“L’ubriachezza del re Cambise”

Cambysen regem nimis deditum vino Praexaspes, unus ex carissimis, monebat ut parcius biberet, turpem esse dicens ebrietatem in rege, quem omnium oculi auresque sequerentur. Ad haec ille: “ut scias” inquit “quemadmodum numquam excidam mihi, adprobabo iam et oculos, post vinum, et manus in officio esse”. Bibit deinde liberalius quam alias capacioribus scyphis et, iam gravis ac vinolentus, obiurgatoris sui filium procedere ultra limen iubet allevataque super caput sinistra manu stare. Tunc intendit arcum et ipsum cor adulescentis (id enim petere se dixerat) figit rescissoque pectore haerens in ipso corde spiculum ostendit ac respiciens patrem interrogavit satisne certam haberet manum.

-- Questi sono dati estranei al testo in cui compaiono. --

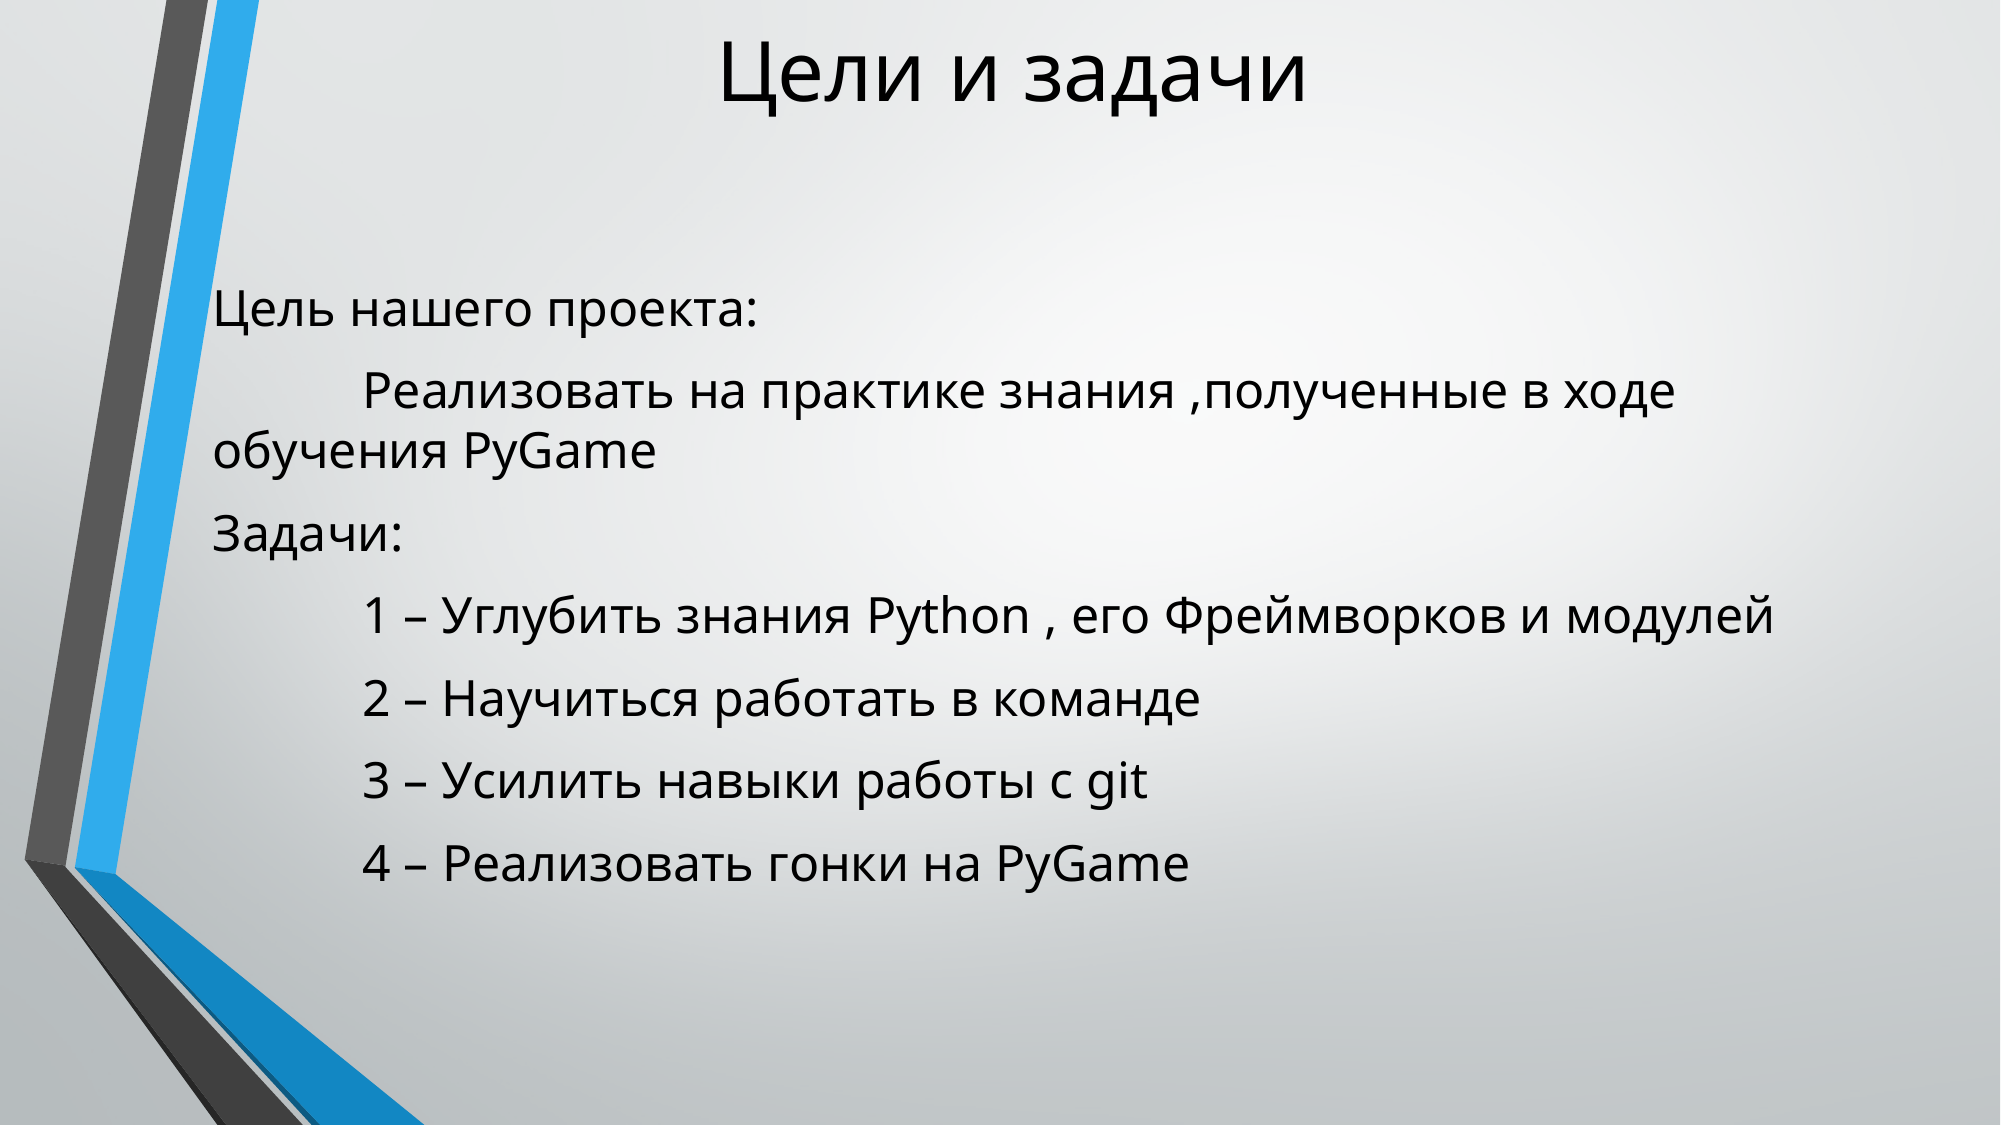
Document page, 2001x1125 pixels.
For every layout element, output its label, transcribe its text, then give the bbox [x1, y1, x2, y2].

title Цели и задачи [202, 0, 1847, 120]
list Цель нашего проекта: Реализовать на практике знания ,полученные в ходе обучения PyGame Задачи: 1 – Углубить знания Python , его Фреймворков и модулей 2 – Научиться работать в команде 3 – Усилить навыки работы с git 4 – Реализовать гонки на PyGame [197, 120, 1865, 1047]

Pressaspe, uno dei suoi più cari amici, ammoniva il re Cambise, troppo incline al vino, a bere di meno, dicendo che è disonorevole l’ubriachezza in un re, che gli occhi e le orecchie di tutti seguivano. Quello rispose a queste cose: “Affinché tu sappia come non ho perso il mio autocontrollo, ti proverò che, dopo aver bevuto vino, gli occhi e le mani funzionano ancora a dovere”. Bevve poi più abbondantemente del solito, in coppe più grandi e, ormai appesantito e ubriaco fradicio, ordinò al figlio del suo censore di avanzare oltre la soglia e di stare fermo, con la mano sinistra alzata sopra il capo. Allora tese l’arco e trafisse proprio il cuore del ragazzo (aveva detto di mirare a quello) e aperto il petto, mostrando la freccia diritta nel cuore e volgendosi al padre gli chiese se aveva una mano abbastanza ferma.